### Page text:
^^^^^^^^
Updated by byroot (Jean Boussier) about 1 month ago

The idea of an offset in a string is perfectly represented via the cursor in IO/StringIO

Indeed, but the problem is that you then have very few methods to parse values or peak in the buffer to find elements. Lots of methods needed for parsing various protocols are present on String, but not IO.

Also until recently, methods like IO#gets didn't have a way to be timedout, so they weren't safe to use in such context. In 3.2+ there's now IO#timeout=, but as I said parsing directly from the IO turned out much slower in my attempts, but perhaps I didn't do it well.

Updated by Dan0042 (Daniel DeLorme) about 1 month ago

mame (Yusuke Endoh) wrote in #note-6:

Generalizing, we may want IO#scanf, but that's probably overkill?

This previously existed in the stdlib but was removed: #16170

byroot (Jean Boussier) wrote in #note-7:

Indeed, but the problem is that you then have very few methods to parse values or peak in the buffer to find elements. Lots of methods needed for parsing various protocols are present on String, but not IO.

With StringIO you have the best of both worlds! You can use the methods with built-in #pos, like #getbyte, or drop down to the underlying #string if you want to use specialized methods like #unpack or #scan ! We could even add #unpack and #scan to StringIO and they would start the unpack/scan operation at the current #pos. As well as any other methods needed for parsing various protocols.

It comes down to: we can either make String a better buffer (adding #to_i(offset:)), or make StringIO a better buffer (adding #get_integer). IMHO the latter seems a better direction in the long run.
^^^^^^^^
### Data provided:
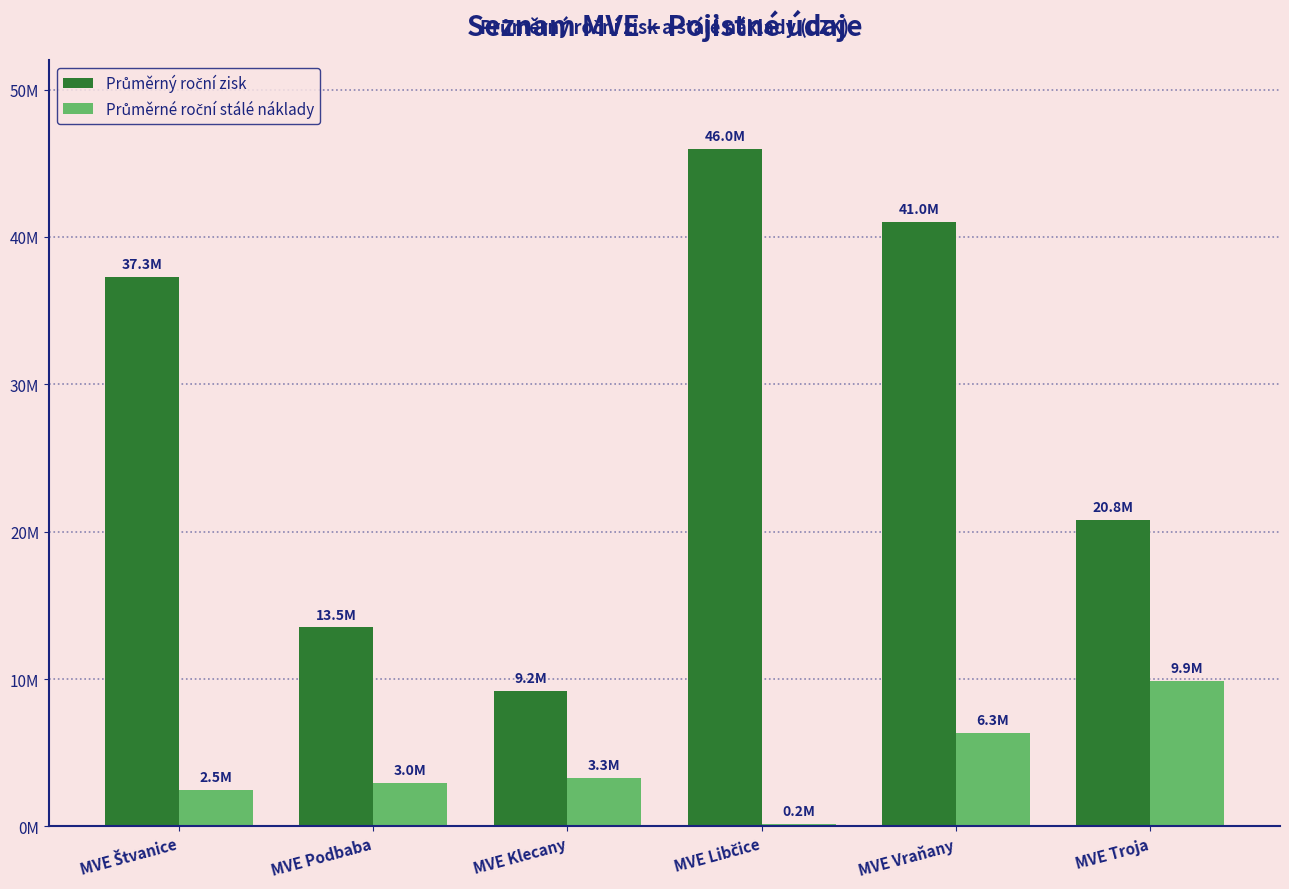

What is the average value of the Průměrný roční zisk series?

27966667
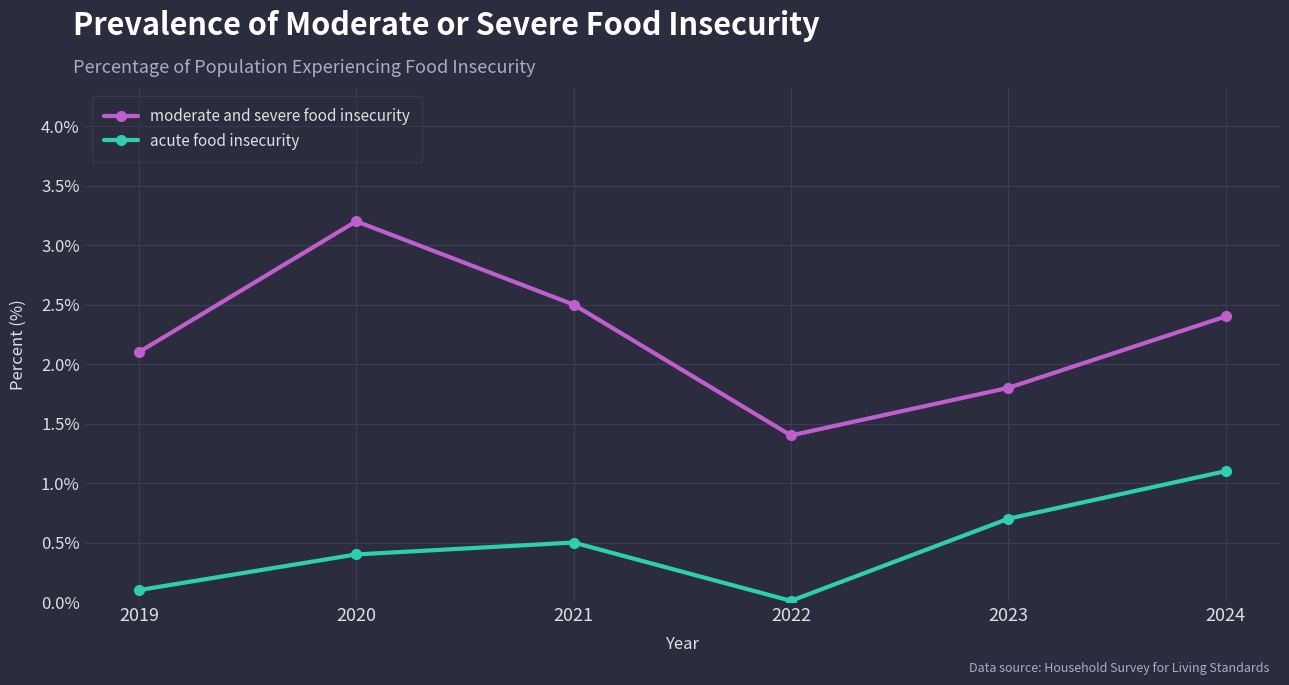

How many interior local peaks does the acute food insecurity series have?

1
^^^^^^^^
### List of tasks:
- 1) Answer these questions using the Ruby forum thread about String and StringIO buffers.
(a) Since which Ruby version has IO#timeout= been available?
(b) Which issue number is cited for the removal of scanf from the stdlib?
(c) Which method does the final post propose adding to StringIO?
- 2) Substitute "formats" for "protocols" in the Ruby forum thread about String and StringIO buffers. Write out everything from "mame (Yusuke Endoh)" down to "parsing various protocols." with that change.
- 3) Carry on the Ruby forum thread about String and StringIO buffers from the point where it stops.

### Answer list:
- 1)
(a) Ruby 3.2
(b) #16170
(c) #get_integer

- 2)
mame (Yusuke Endoh) wrote in #note-6:

Generalizing, we may want IO#scanf, but that's probably overkill?

This previously existed in the stdlib but was removed: #16170

byroot (Jean Boussier) wrote in #note-7:

Indeed, but the problem is that you then have very few methods to parse values or peak in the buffer to find elements. Lots of methods needed for parsing various formats are present on String, but not IO.

With StringIO you have the best of both worlds! You can use the methods with built-in #pos, like #getbyte, or drop down to the underlying #string if you want to use specialized methods like #unpack or #scan ! We could even add #unpack and #scan to StringIO and they would start the unpack/scan operation at the current #pos. As well as any other methods needed for parsing various formats.

- 3)
Also until recently, methods like IO#gets didn't have a way to be timedout, so they weren't safe to use in such context. In 3.2+ there's now IO#timeout=, but as I said parsing directly from the IO turned out much slower in my attempts, but perhaps I didn't do it well.

I think the timeout stuff is orthogonal to parsing with offsets. Let's compare String vs StringIO so we can ignore timeouts and focus on the API design of #to_i vs #get_integer

# @str is String
@str << io.gets
case @str[@offset] #@offset is character position, so this may be O(n) operation
when "*"
  @offset += 1 
  nb_elements = @str.to_i(offset: @offset)
  @offset += ???
end

# @io is StringIO
@io.string << io.gets
case @io.getc
when "*"
  nb_elements = @io.get_integer
end

It seems to me that the Redis protocol, like most wire protocols, is designed to be parsed in a streaming fashion, so a stream-oriented API like StringIO works pretty well.

But I recognize the speed aspect is important, with String#getbyte much faster than StringIO#getbyte when YJIT is enabled... which I find very strange. Unlike IO, StringIO is just a wrapper over a String object, so in theory there's no reason why they should be so different.

Updated by mame (Yusuke Endoh) about 1 month ago

I thought of a security concern.

I suppose all methods proposed in this ticket would allow underscores as a digit separator. This is natural in Ruby, but usually an unnecessary feature outside of Ruby, including the Redis protocol.
This interpretation mismatch could be a source of vulnerability. I don't know if this will actually cause a problem in the Redis protocol, but in HTTP it is called "HTTP request/response smuggling".

https://cwe.mitre.org/data/definitions/444.html

Integer(gets) or IO#scan_integer converts the input to Integer without making sure that the contents are /^[0-9]+$/. I think that it is okay for a script that handles only trusted sources, but in general it is not recommended for a library used by various people.

Updated by byroot (Jean Boussier) about 1 month ago

  • Status changed from Open to Closed

This interpretation mismatch could be a source of vulnerability.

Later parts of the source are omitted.